Laceration- Feelings Practitioner Emergency Medicine Case Study
- Feelings Practitioner
- May 28
- 4 min read
Updated: Jun 2
In this Case Study, Dagmar Thürnagel recounts a sudden head injury sustained while cleaning her basement — a moment that unfolds into a powerful journey of physical trauma, emotional expression, and energetic self-healing. Through the compassionate presence of her partner, Samoto, Dagmar is guided not only through first aid but also through a mindful, body-centered process of emotional navigation involving fear, sadness, and anger.

I had swept the basement corridor. Now all I had to do was push the pile of dirt onto the dustpan - and that was it! Bang!
As I straightened up, I banged my head from below against a corner of the wooden panelling behind which the electricity meters and fuses were hidden. And immediately I was sitting on the floor. Baffled. Irritated.
Samoto's voice came from the ground floor:"What was that? Are you okay?"
"Everything is allright. Nothing special. I'll be up in a minute."

--- Data for review ---
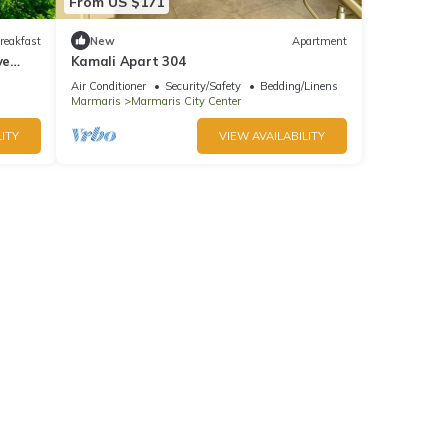
From US $171
reakfast
New
Apartment
ve
Kamali Apart 304
Air Conditioner
Security/Safety
Bedding/Linens
Marmaris
Marmaris City Center
ITY
VIEW AVAILABILITY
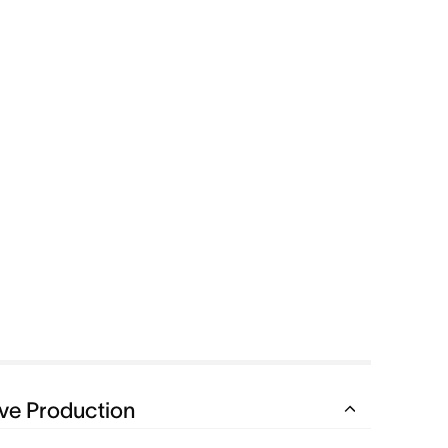
ve Production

--- Task goal ---
Answer these questions from the laceration case study:
(a) What was Dagmar cleaning when she was injured?
(b) What was hidden behind the wooden panelling?
(c) From where did Samoto's voice come?
The listing has no role in this work.

--- Your response ---
(a) Her basement
(b) The electricity meters and fuses
(c) The ground floor